EXERCISE »
Write out, exactly and in full, the records given below, but not their pictures.

SUPPLIED INFORMATION »
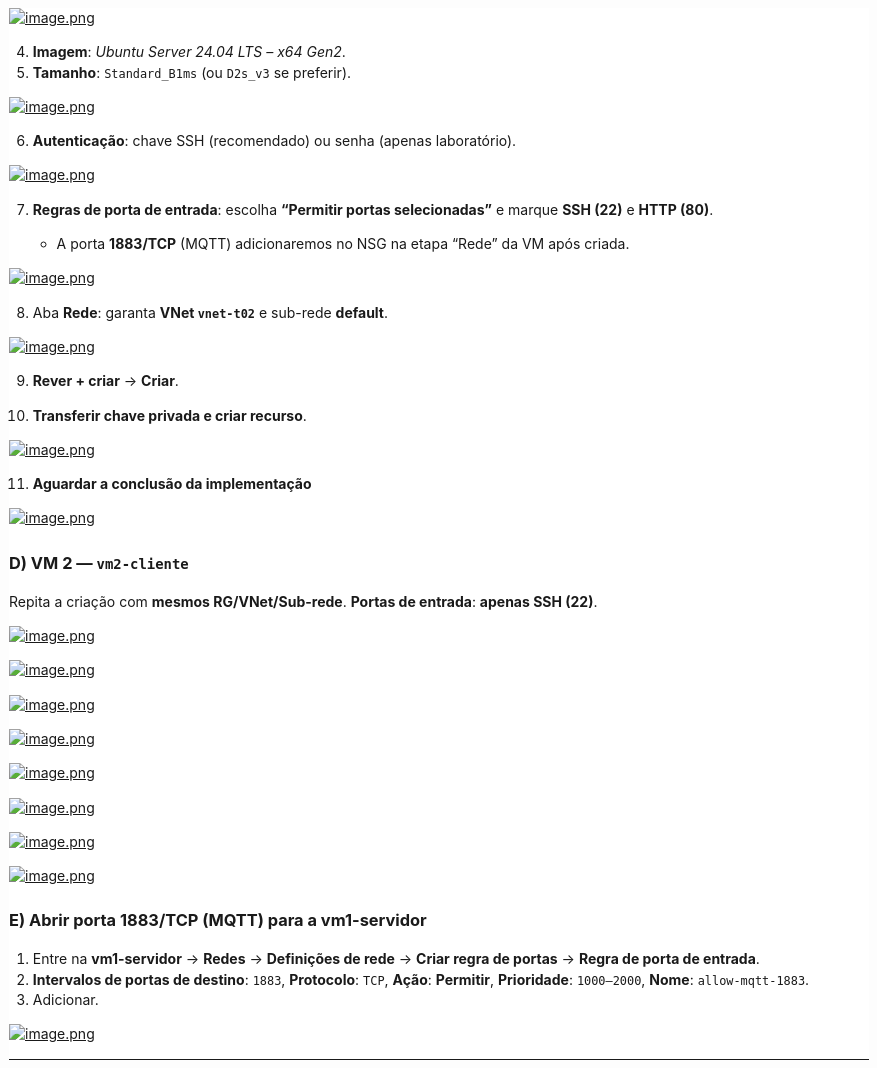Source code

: [![image.png](https://i.postimg.cc/rpr7rDhZ/image.png)](https://postimg.cc/Z9Jfk5z6)

4. **Imagem**: *Ubuntu Server 24.04 LTS – x64 Gen2*.
5. **Tamanho**: `Standard_B1ms` (ou `D2s_v3` se preferir).

[![image.png](https://i.postimg.cc/y8SLfwFP/image.png)](https://postimg.cc/w1g5M44y)

6. **Autenticação**: chave SSH (recomendado) ou senha (apenas laboratório).

[![image.png](https://i.postimg.cc/1X2pw37C/image.png)](https://postimg.cc/hQ8zqcBT)

7. **Regras de porta de entrada**: escolha **“Permitir portas selecionadas”** e marque **SSH (22)** e **HTTP (80)**.

   * A porta **1883/TCP** (MQTT) adicionaremos no NSG na etapa “Rede” da VM após criada.

[![image.png](https://i.postimg.cc/XJDF6vW3/image.png)](https://postimg.cc/1nw4ps4Y)

8. Aba **Rede**: garanta **VNet `vnet-t02`** e sub-rede **default**.

[![image.png](https://i.postimg.cc/MpDDHVJb/image.png)](https://postimg.cc/MnnRrcTv)

9. **Rever + criar** → **Criar**.

10. **Transferir chave privada e criar recurso**.

[![image.png](https://i.postimg.cc/ryfM1YGn/image.png)](https://postimg.cc/mh1vRj5C)

11. **Aguardar a conclusão da implementação**

[![image.png](https://i.postimg.cc/3rczJMFp/image.png)](https://postimg.cc/4npWBSMN)

### D) **VM 2 — `vm2-cliente`**

Repita a criação com **mesmos RG/VNet/Sub-rede**. **Portas de entrada**: **apenas SSH (22)**.

[![image.png](https://i.postimg.cc/sXSKV8j3/image.png)](https://postimg.cc/N9sRDd2n)

[![image.png](https://i.postimg.cc/fWfjBYJS/image.png)](https://postimg.cc/PNNwqpbd)

[![image.png](https://i.postimg.cc/NM7TCwG4/image.png)](https://postimg.cc/MMHvXNQM)

[![image.png](https://i.postimg.cc/0N7JrqSk/image.png)](https://postimg.cc/8FPCn9w9)

[![image.png](https://i.postimg.cc/vBQDBxMv/image.png)](https://postimg.cc/HJhTvxrJ)

[![image.png](https://i.postimg.cc/MpFhHCSs/image.png)](https://postimg.cc/gx3MBBrR)

[![image.png](https://i.postimg.cc/BQDgHRHT/image.png)](https://postimg.cc/7fH0ysBh)

[![image.png](https://i.postimg.cc/gk5DZmx6/image.png)](https://postimg.cc/F7y3ttg9)

### E) **Abrir porta 1883/TCP (MQTT) para a vm1-servidor**

1. Entre na **vm1-servidor** → **Redes** → **Definições de rede** → **Criar regra de portas** → **Regra de porta de entrada**.
2. **Intervalos de portas de destino**: `1883`, **Protocolo**: `TCP`, **Ação**: **Permitir**, **Prioridade**: `1000–2000`, **Nome**: `allow-mqtt-1883`.
3. Adicionar.

[![image.png](https://i.postimg.cc/3JMqsXB7/image.png)](https://postimg.cc/0rfZmJFH)

---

TASK RESPONSE »
Source code

: [![image.png](https://i.postimg.cc/rpr7rDhZ/image.png)](https://postimg.cc/Z9Jfk5z6)

4. **Imagem**: *Ubuntu Server 24.04 LTS – x64 Gen2*.
5. **Tamanho**: `Standard_B1ms` (ou `D2s_v3` se preferir).

[![image.png](https://i.postimg.cc/y8SLfwFP/image.png)](https://postimg.cc/w1g5M44y)

6. **Autenticação**: chave SSH (recomendado) ou senha (apenas laboratório).

[![image.png](https://i.postimg.cc/1X2pw37C/image.png)](https://postimg.cc/hQ8zqcBT)

7. **Regras de porta de entrada**: escolha **“Permitir portas selecionadas”** e marque **SSH (22)** e **HTTP (80)**.

   * A porta **1883/TCP** (MQTT) adicionaremos no NSG na etapa “Rede” da VM após criada.

[![image.png](https://i.postimg.cc/XJDF6vW3/image.png)](https://postimg.cc/1nw4ps4Y)

8. Aba **Rede**: garanta **VNet `vnet-t02`** e sub-rede **default**.

[![image.png](https://i.postimg.cc/MpDDHVJb/image.png)](https://postimg.cc/MnnRrcTv)

9. **Rever + criar** → **Criar**.

10. **Transferir chave privada e criar recurso**.

[![image.png](https://i.postimg.cc/ryfM1YGn/image.png)](https://postimg.cc/mh1vRj5C)

11. **Aguardar a conclusão da implementação**

[![image.png](https://i.postimg.cc/3rczJMFp/image.png)](https://postimg.cc/4npWBSMN)

### D) **VM 2 — `vm2-cliente`**

Repita a criação com **mesmos RG/VNet/Sub-rede**. **Portas de entrada**: **apenas SSH (22)**.

[![image.png](https://i.postimg.cc/sXSKV8j3/image.png)](https://postimg.cc/N9sRDd2n)

[![image.png](https://i.postimg.cc/fWfjBYJS/image.png)](https://postimg.cc/PNNwqpbd)

[![image.png](https://i.postimg.cc/NM7TCwG4/image.png)](https://postimg.cc/MMHvXNQM)

[![image.png](https://i.postimg.cc/0N7JrqSk/image.png)](https://postimg.cc/8FPCn9w9)

[![image.png](https://i.postimg.cc/vBQDBxMv/image.png)](https://postimg.cc/HJhTvxrJ)

[![image.png](https://i.postimg.cc/MpFhHCSs/image.png)](https://postimg.cc/gx3MBBrR)

[![image.png](https://i.postimg.cc/BQDgHRHT/image.png)](https://postimg.cc/7fH0ysBh)

[![image.png](https://i.postimg.cc/gk5DZmx6/image.png)](https://postimg.cc/F7y3ttg9)

### E) **Abrir porta 1883/TCP (MQTT) para a vm1-servidor**

1. Entre na **vm1-servidor** → **Redes** → **Definições de rede** → **Criar regra de portas** → **Regra de porta de entrada**.
2. **Intervalos de portas de destino**: `1883`, **Protocolo**: `TCP`, **Ação**: **Permitir**, **Prioridade**: `1000–2000`, **Nome**: `allow-mqtt-1883`.
3. Adicionar.

[![image.png](https://i.postimg.cc/3JMqsXB7/image.png)](https://postimg.cc/0rfZmJFH)

---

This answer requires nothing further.